A global biopharma company had recently completed clinical trials to obtain approval for a new indication for their existing biologic. Because it was a unique and relatively rare indication and treated a condition that is difficult to recognize, the client requested our help to define a payer strategy that would provide them with brand differentiation as well as profitable payer access. This client’s brand challenges were numerous, however, to accomplish their stated goals we focused our engagement on three main questions.
What is the current awareness of the unique indication among key payer audiences?
How, if at all, do key payer audiences see this new indication as distinctly different from other similar but clinically different indications?
What are the steps required to establish a clinical niche for the indication among key payer audiences?
For the client’s clinical investment to provide an adequate ROI, payers would need to receive and believe a clear and compelling message around:
Successfully treating a disease with low awareness
Establishing the need for a distinctly different diagnosis
Introducing a clinical treatment unique to a brand in a crowded market
The client’s brand benefit needed proper context relative to the competitive agents – primarily to motivate payers but also to create space in a therapeutic category with complex treatments and contracted drug programs.
We quickly identified and leveraged engagement opportunities within an industry association to conduct survey research among its members. We developed an extensive survey that captured an array of metrics including: payer attitudes, behaviors, indication awareness, and disease education, as well as created an opportunity to leverage the association programs to achieve market access investigational goals. The survey included respondents from nationally recognized payers, PBMs, and IDNs, including formulary decision-makers within these organizations. The survey was completed by over 70 association members, revealing that only 22% had aided awareness of the indication of interest, and only 21% viewed the indication as distinctly different from a similar but clinically different indication. Through our partnership with the association, we were able to survey the respondents and report back results with recommendations within eight weeks.
By focusing a strategy on the key market research findings, we were able to help this client advance and develop their payer approach to address unmet market needs. With little to no disease awareness among payers, disease education became a cornerstone of our client’s success.

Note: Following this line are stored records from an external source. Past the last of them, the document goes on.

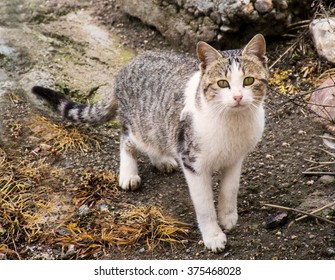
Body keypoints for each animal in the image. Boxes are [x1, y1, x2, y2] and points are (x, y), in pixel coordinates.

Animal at [30, 34, 270, 253]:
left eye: (248, 81)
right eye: (222, 83)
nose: (238, 97)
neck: (233, 122)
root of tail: (127, 66)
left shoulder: (236, 158)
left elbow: (230, 189)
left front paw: (228, 217)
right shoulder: (192, 162)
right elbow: (204, 205)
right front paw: (213, 235)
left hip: (156, 126)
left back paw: (162, 160)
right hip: (139, 125)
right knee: (126, 138)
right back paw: (128, 173)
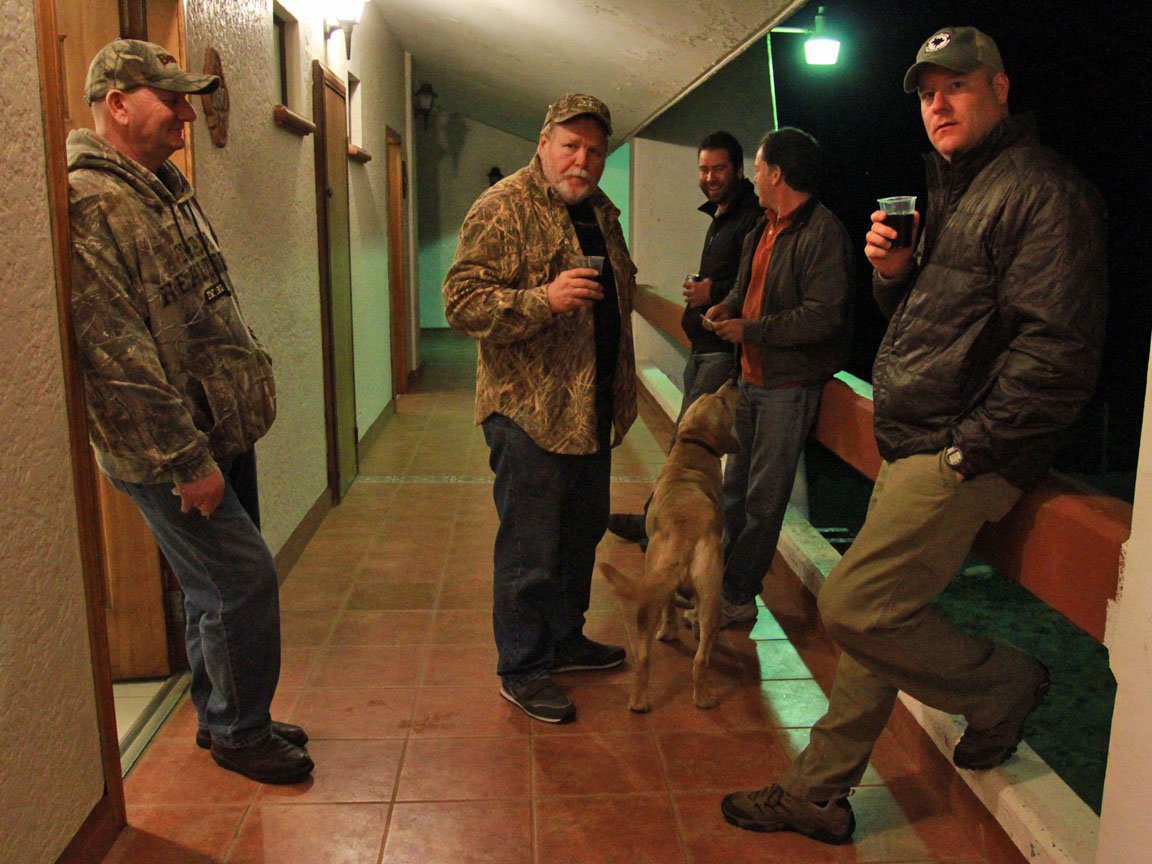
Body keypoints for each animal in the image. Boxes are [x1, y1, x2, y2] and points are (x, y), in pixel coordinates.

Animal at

Payers needed to recognize the uniqueness of: first, the patient diagnosis and second, the treatment’s efficacy established by our client’s brand and demonstrated in the clinical trials. With disease awareness and understanding, and our client’s exclusive indication and treatment impact, payers recognized the need to find niche solutions for access and availability for this defined group of patients. Payers listed and detailed the additional disease category in medical policy based on the unique indication and the scientific literature. Win-win formulary positions were created by most payers to establish a unique market for our client’s brand to preserve their formulary access while allowing them to maintain the integrity of their current contracts.
Profitably managing a product through its lifecycle in highly competitive therapeutic markets presents an abundance of challenges. Pharmaceutical executives must be able to address these challenges to maximize their brand’s value even after the patent expires. Continuing to invest in clinical development in a brand’s waning years can be risky and must at minimum provide an opportunity to leverage an untapped or niche market that provides adequate ROI and ensures payer access to pay off. Once the brands in the competitive market basket have demonstrated efficacy profiles and treatment pathways are established in medical policy, many payers and formulary decision-makers may be reluctant to accommodate changes for additional indications, particularly if it's to treat uncommon or obscure disease states.